Daily Market Pulse

Another 4.4 million Americans file for unemployment


All eyes are on the US this morning, as the Labor Department released its weekly jobless claims number. Another 4.4 million workers have filed for unemployment benefits last week, which has brought the total to over 26.5 million since states started shutting down in the second half of March to slow the virus. Economists say this week’s data should confirm that the weekly claims filings have peaked. This number may give a strong indication as to how negative the April non-farm payroll number could be. In fact, analysts expect the April NFP number to be the worst month ever recorded. The USD remains strong as economic numbers in Japan and Europe were extremely disappointing and traders remain confident of safe-haven USD purchases. After finishing trading yesterday up over 450 points, DOW Futures are trading quietly this morning, but that will certainly change in the hour between the jobless claims release and the opening bell. US Treasury yields were mixed in overnight trading as the 10-year note was slightly higher at 0.6235%, but the 30-year bond was a little lower at 1.2129%. If there are no surprises in the jobless claim number the USD should continue to remain better bid throughout the trading day.
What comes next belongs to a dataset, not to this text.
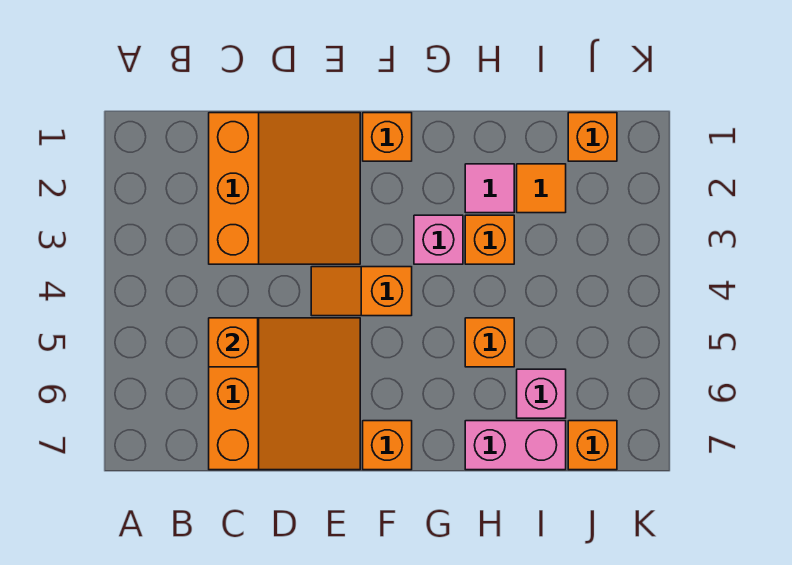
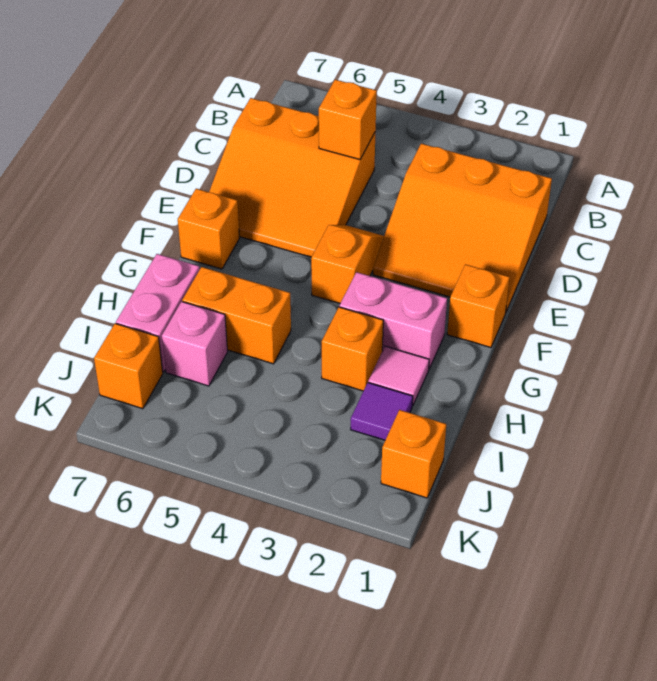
pink brick G3 level 1 -> pink brick G2:G3 level 1
orange brick H5 level 1 -> orange brick H5:H6 level 1
orange tile I2 level 1 -> purple tile I2 level 1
EUR/USD has tumbled overnight trading below all technical moving averages and momentum if gaining towards the downside. There are several reasons for the EUR decline, the first being terrible economic figures. While PMI numbers throughout Europe were expected to fall due to the coronavirus, the numbers released were way worse than expected. Considering any number below 50 represents contraction. German PMI fell to 17.1 points when 31 was expected. The numbers in France were just as poor as French PMI fell to 10.4 when 25.0 was expected. Overall PMI for the Eurozone was fell to 13.5 against a 25.0 expected number. Adding to the pressure on the EUR is the expectation of failure coming from the EU Summit. Northern and Southern camps continue to be at odds regarding fiscal stimulus for the Eurozone that would help the economy. While France and Spain continue to push for coordinated debt relief, Germany and the Netherlands continue to resist. Expect the EUR to test support levels and remain pressured throughout the day.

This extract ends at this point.